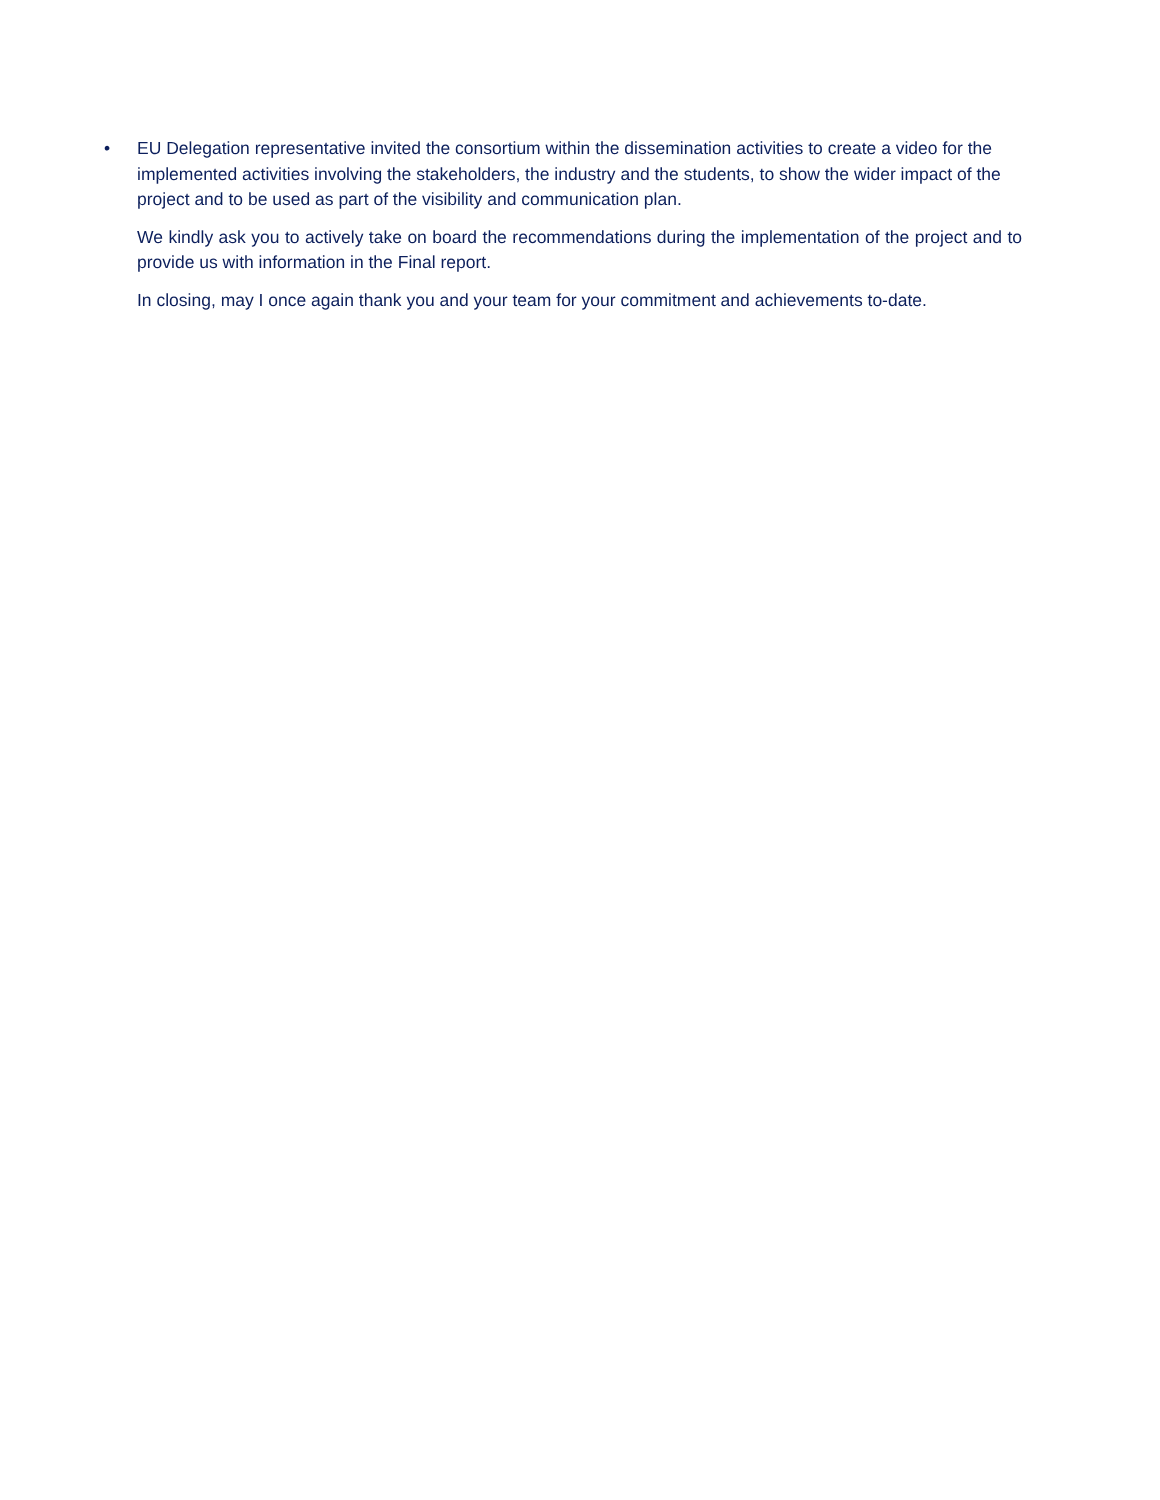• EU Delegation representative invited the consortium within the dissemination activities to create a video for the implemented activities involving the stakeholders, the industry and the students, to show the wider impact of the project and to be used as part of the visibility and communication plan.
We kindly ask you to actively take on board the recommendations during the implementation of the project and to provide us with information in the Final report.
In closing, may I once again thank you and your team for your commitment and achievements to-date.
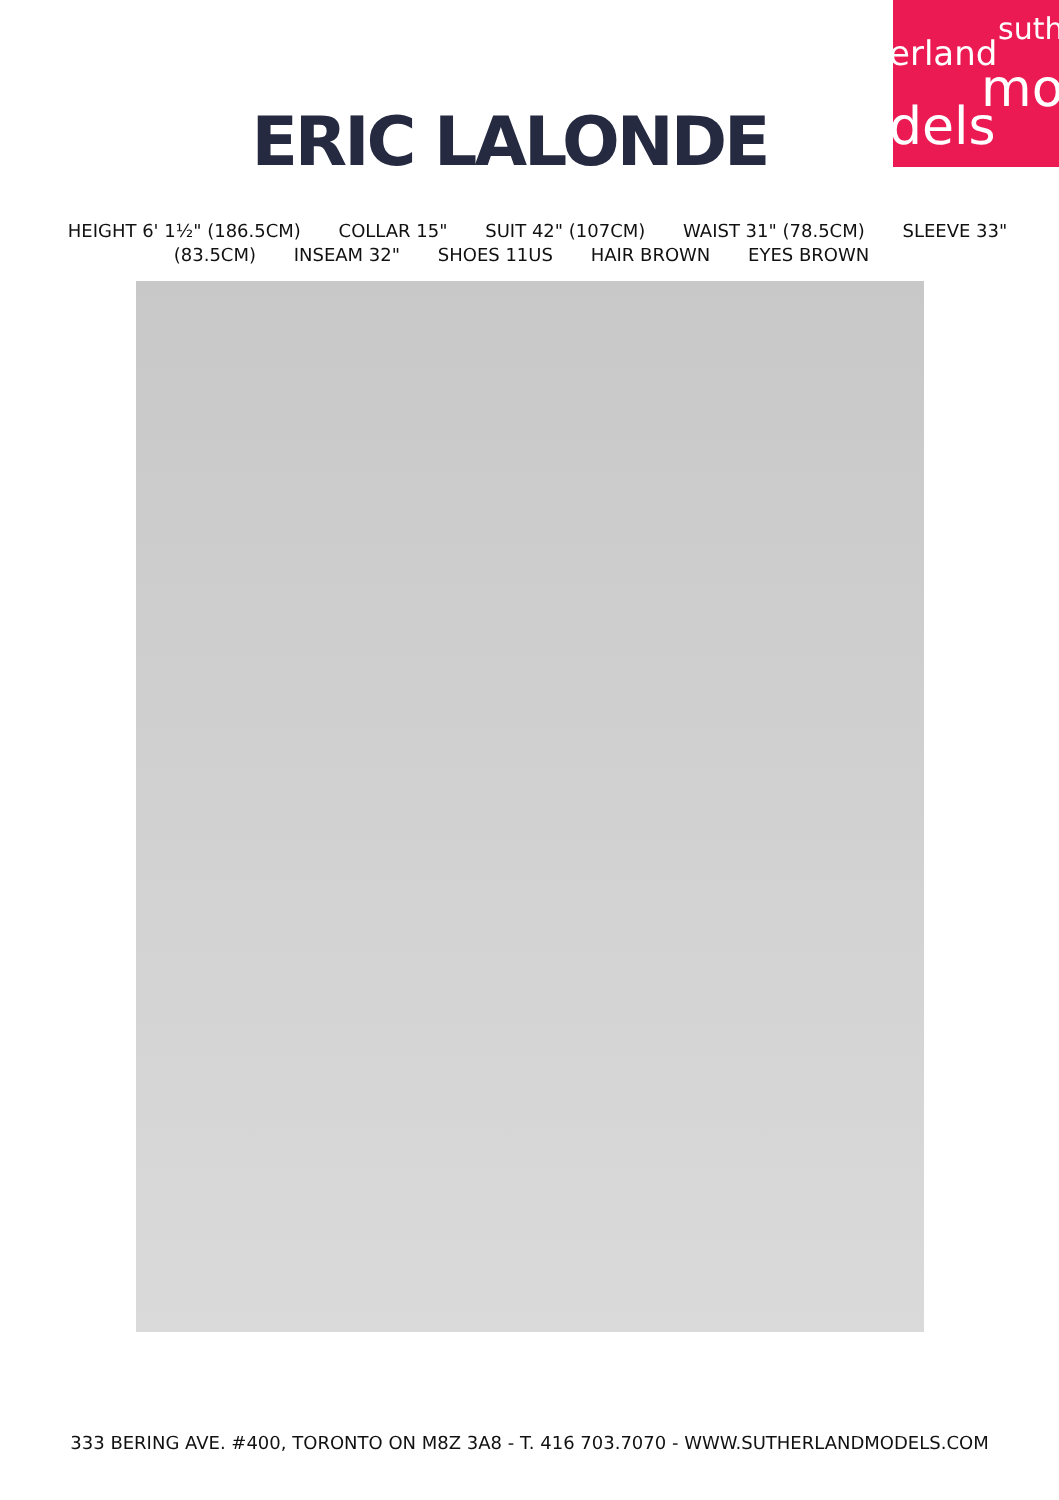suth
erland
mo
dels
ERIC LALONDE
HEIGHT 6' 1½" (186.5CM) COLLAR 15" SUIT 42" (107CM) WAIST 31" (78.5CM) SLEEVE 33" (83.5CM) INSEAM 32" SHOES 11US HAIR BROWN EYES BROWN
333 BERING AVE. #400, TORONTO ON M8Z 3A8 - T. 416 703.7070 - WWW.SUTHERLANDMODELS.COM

======

Please print the listing above again word for word, without its pictures.

> **Answer area**:
• EU Delegation representative invited the consortium within the dissemination activities to create a video for the implemented activities involving the stakeholders, the industry and the students, to show the wider impact of the project and to be used as part of the visibility and communication plan.
We kindly ask you to actively take on board the recommendations during the implementation of the project and to provide us with information in the Final report.
In closing, may I once again thank you and your team for your commitment and achievements to-date.
suth
erland
mo
dels
ERIC LALONDE
HEIGHT 6' 1½" (186.5CM) COLLAR 15" SUIT 42" (107CM) WAIST 31" (78.5CM) SLEEVE 33" (83.5CM) INSEAM 32" SHOES 11US HAIR BROWN EYES BROWN
333 BERING AVE. #400, TORONTO ON M8Z 3A8 - T. 416 703.7070 - WWW.SUTHERLANDMODELS.COM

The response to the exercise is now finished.